Lord Fraser of Carmyllie: My Lords, I am happy to respond briefly to this important point. I hope that during Committee I gave a clear commitment that trade unions, or persons who under the provisions of the Bill represented employees, would be consulted. I am happy to repeat that commitment today. It may be helpful if I say that, in the light of the announcement on vesting that I made in relation to the first group of amendments, the department has already given some consideration to the drafting of a consultative document on the issue of a direction under paragraph 3 of the schedule. The noble Baroness may be interested to know that that draft document includes in the list of consultees all of the relevant trade unions.

Baroness Turner of Camden: My Lords, in the light of that statement I beg leave to withdraw the amendment.

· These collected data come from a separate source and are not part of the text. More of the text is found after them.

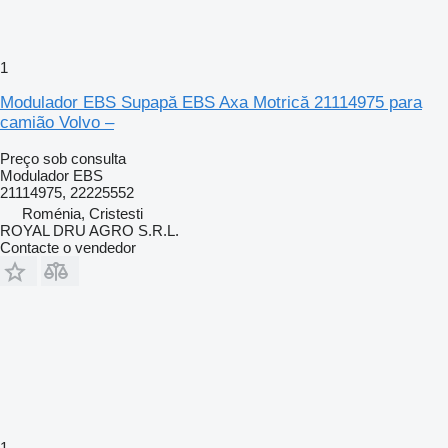
1
Modulador EBS Supapă EBS Axa Motrică 21114975 para
camião Volvo –
Preço sob consulta
Modulador EBS
21114975, 22225552
Roménia, Cristesti
ROYAL DRU AGRO S.R.L.
Contacte o vendedor
1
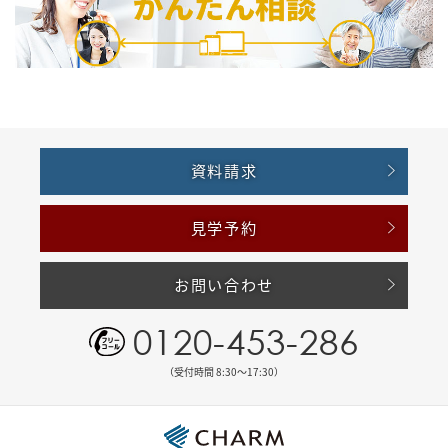
資料請求
見学予約
お問い合わせ
0120-453-286
（受付時間 8:30〜17:30）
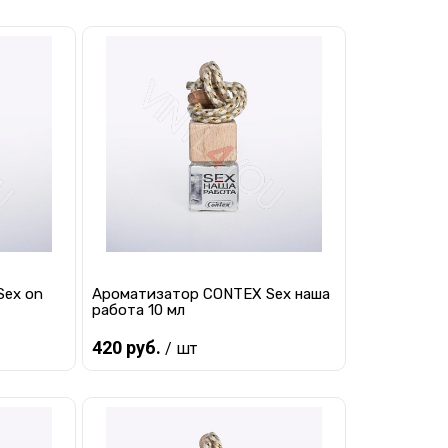
Предзаказ
равнению
Купить в 1 клик
К сравнению
 заказ
В избранное
Под заказ
Sex on
Ароматизатор CONTEX Sex наша
работа 10 мл
420 руб.
/ шт
Предзаказ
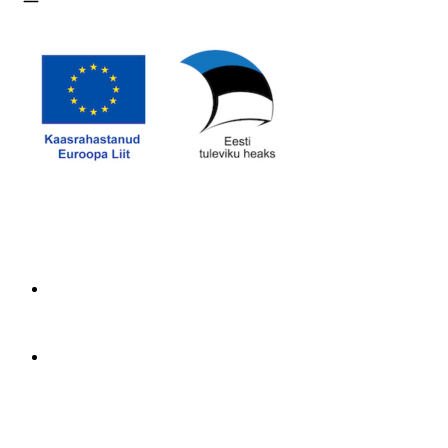
Ava menüü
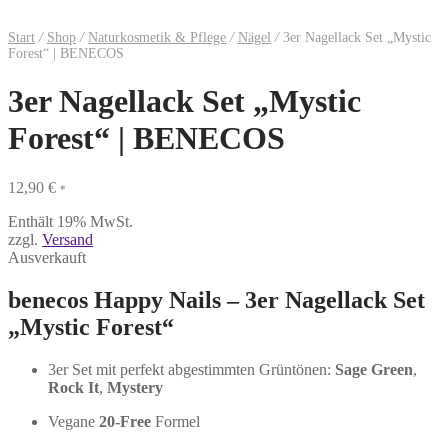
Start
/
Shop
/
Naturkosmetik & Pflege
/
Nägel
/
3er Nagellack Set „Mystic
Forest“ | BENECOS
3er Nagellack Set „Mystic
Forest“ | BENECOS
12,90
€
*
Enthält 19% MwSt.
zzgl.
Versand
Ausverkauft
benecos Happy Nails – 3er Nagellack Set
„Mystic Forest“
3er Set mit perfekt abgestimmten Grüntönen:
Sage Green
,
Rock It
,
Mystery
Vegane
20-Free
Formel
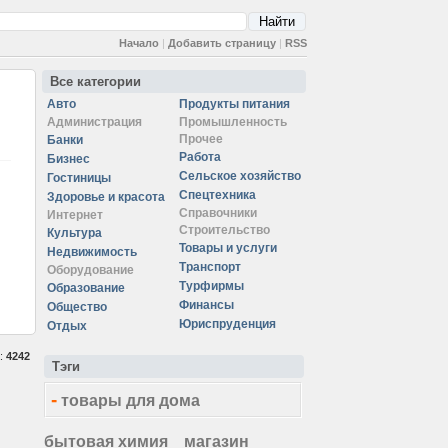
Начало
|
Добавить страницу
|
RSS
Все категории
Авто
Продукты питания
Администрация
Промышленность
Прочее
Банки
Работа
Бизнес
Сельское хозяйство
Гостиницы
Спецтехника
Здоровье и красота
Справочники
Интернет
Строительство
Культура
Товары и услуги
Недвижимость
Транспорт
Оборудование
Турфирмы
Образование
Финансы
Общество
Юриспруденция
Отдых
а:
4242
Тэги
-
товары для дома
бытовая химия
магазин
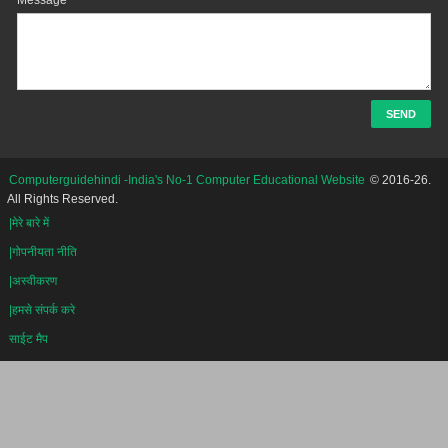
Computerguidehindi -India's No-1 Computer Educational Website
© 2016-26.
All Rights Reserved.
|मेरे बारे में
|गोपनीयता नीति
|अस्वीकरण
|हमसे संपर्क करे
साईट मैप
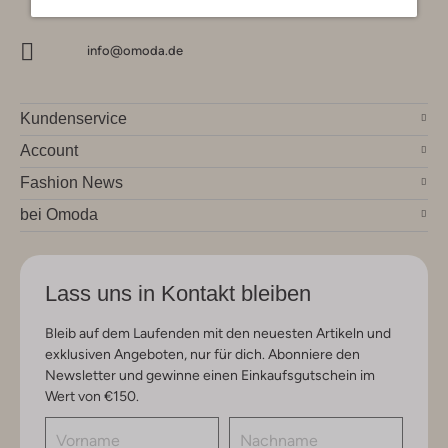
info@omoda.de
Kundenservice
Account
Fashion News
bei Omoda
Lass uns in Kontakt bleiben
Bleib auf dem Laufenden mit den neuesten Artikeln und
exklusiven Angeboten, nur für dich. Abonniere den
Newsletter und gewinne einen Einkaufsgutschein im
Wert von €150.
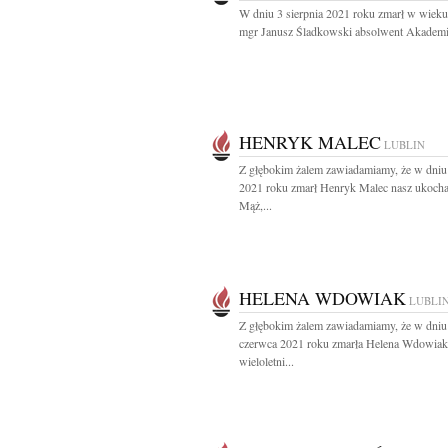
W dniu 3 sierpnia 2021 roku zmarł w wieku 
mgr Janusz Śladkowski absolwent Akademii
HENRYK MALEC
LUBLIN
Z głębokim żalem zawiadamiamy, że w dniu 
2021 roku zmarł Henryk Malec nasz ukoch
Mąż,...
HELENA WDOWIAK
LUBLI
Z głębokim żalem zawiadamiamy, że w dniu
czerwca 2021 roku zmarła Helena Wdowiak
wieloletni...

Amendment, by leave, withdrawn.

[Amendments Nos. 37 to 50 not moved.]

Lord Fraser of Carmyllie: My Lords, the progress of business has been highly satisfactory. I am delighted that we have been able to achieve such a measure of agreement. In the circumstances, we appear to have made greater progress than that anticipated by some who are otherwise very familiar with the workings of your Lordships' House. I fear that it has rather taken them by surprise. Unless I keep talking for an unnecessary and inelegant period of time, I believe I have no option but to beg to move that the House do adjourn during pleasure until five o'clock.

Moved accordingly, and, on Question, Motion agreed to.